Subject: File No. 4-637
From: Keith Allen

April 4, 2013

Will the latest "revolving door" director for the SEC represent the public, or the corporate plutocrats she represented before "revolving into" her latest post?  Will corporate plutcrats contine to buy off the "buy-partisan"
racketeers in Congress and in the White House, who refuse to regulate banks, or close loopholes that allow multinational corporations to stash trillions of cash overseas, and shirk any and all tax liabilities to the nation they call "home"???
Can we expect the NEXT "Monsanto" to subvert the "rule of law" by bribing Congress to pass a (mafia-like) "protction" act?  Will our new "revolving door" director move to curtail the money which funds such corruption?  Or will she "rubber stamp" it, thereby becoming a full-fledged member of the above-the-law, too-big-to-fail, too-big-to-jail, class of greedy profiteers who have all but sunk our nation in a permanent swamp of depression for the 99 percent and glory for the exalted one percent?

I am writing to urge the Securities and Exchange Commission to issue a rule requiring publicly traded corporations to publicly disclose all their political spending – and to do so this year.

“Dark money” groups that accept contributions from corporations, but are not required to publicly identify their corporate donors, spent millions of dollars during the 2012 elections.
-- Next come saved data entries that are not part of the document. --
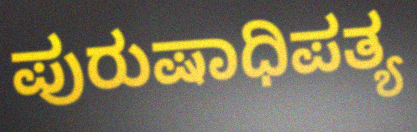
ಪುರುಷಾಧಿಪತ್ಯ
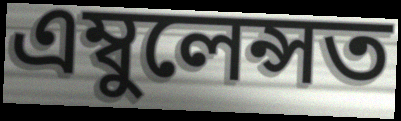
এম্বুলেন্সত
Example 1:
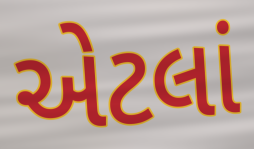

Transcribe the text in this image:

એટલાં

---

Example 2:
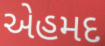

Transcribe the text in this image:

એહમદ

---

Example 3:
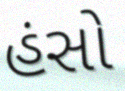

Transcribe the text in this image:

હંસો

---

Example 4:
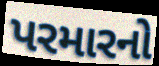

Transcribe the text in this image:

પરમારનો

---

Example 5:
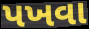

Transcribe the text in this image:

પખવા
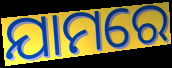
ଯାମରେ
It is a scandal that money from publicly traded corporations – which belongs to investors – can be secretly spent to distort our democracy.
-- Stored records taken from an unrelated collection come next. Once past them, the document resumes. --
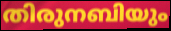
തിരുനബിയും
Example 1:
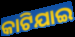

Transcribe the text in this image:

କାଟିଯାଇ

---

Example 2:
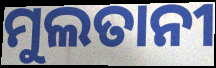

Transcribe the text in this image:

ମୁଲତାନୀ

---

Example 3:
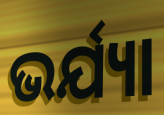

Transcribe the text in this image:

ଭର୍ଯ୍ୟା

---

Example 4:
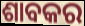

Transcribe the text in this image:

ଶାବକର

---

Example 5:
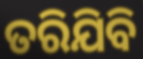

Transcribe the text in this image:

ତରିଯିବି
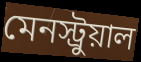
মেনস্ট্রুয়াল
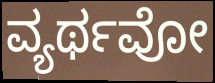
ವ್ಯರ್ಥವೋ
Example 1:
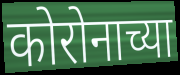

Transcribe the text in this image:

कोरोनाच्या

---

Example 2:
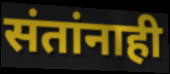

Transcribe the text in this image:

संतांनाही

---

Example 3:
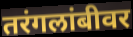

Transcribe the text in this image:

तरंगलांबीवर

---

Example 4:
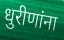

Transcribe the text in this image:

धुरीणांना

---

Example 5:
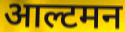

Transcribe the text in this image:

आल्टमन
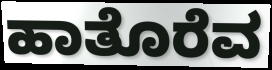
ಹಾತೊರೆವ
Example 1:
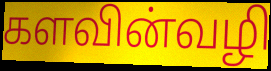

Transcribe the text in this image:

களவின்வழி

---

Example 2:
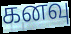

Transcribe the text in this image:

கனவு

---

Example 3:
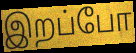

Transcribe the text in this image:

இறப்போ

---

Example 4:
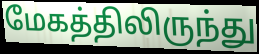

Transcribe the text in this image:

மேகத்திலிருந்து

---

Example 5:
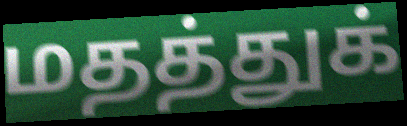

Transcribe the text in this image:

மதத்துக்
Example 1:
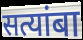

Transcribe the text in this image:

सत्यांबा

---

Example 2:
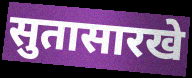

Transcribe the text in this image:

सुतासारखे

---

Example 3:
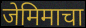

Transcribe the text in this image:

जेमिमाचा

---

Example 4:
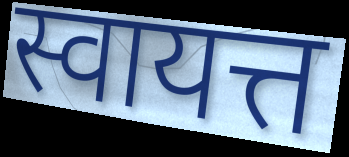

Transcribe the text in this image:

स्वायत्त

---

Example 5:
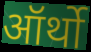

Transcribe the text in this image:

ऑर्थो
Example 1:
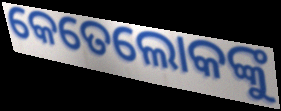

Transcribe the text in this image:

କେତେଲୋକଙ୍କୁ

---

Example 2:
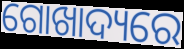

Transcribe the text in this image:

ଗୋଖାଦ୍ୟରେ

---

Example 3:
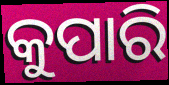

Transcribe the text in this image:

କୁପାରି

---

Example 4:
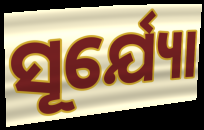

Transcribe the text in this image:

ସୂର୍ଯ୍ୟୋ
The Supreme Court’s ruling in Citizens United v. Federal Election Commission created the loophole that enables this secret spending, but the SEC has the authority to close it.

Both shareholders and the public must be fully informed as to how much corporations spend on politics and which candidates are being promoted or attacked. Disclosures should be posted promptly on the SEC’s web site.

Thank you for considering my comment.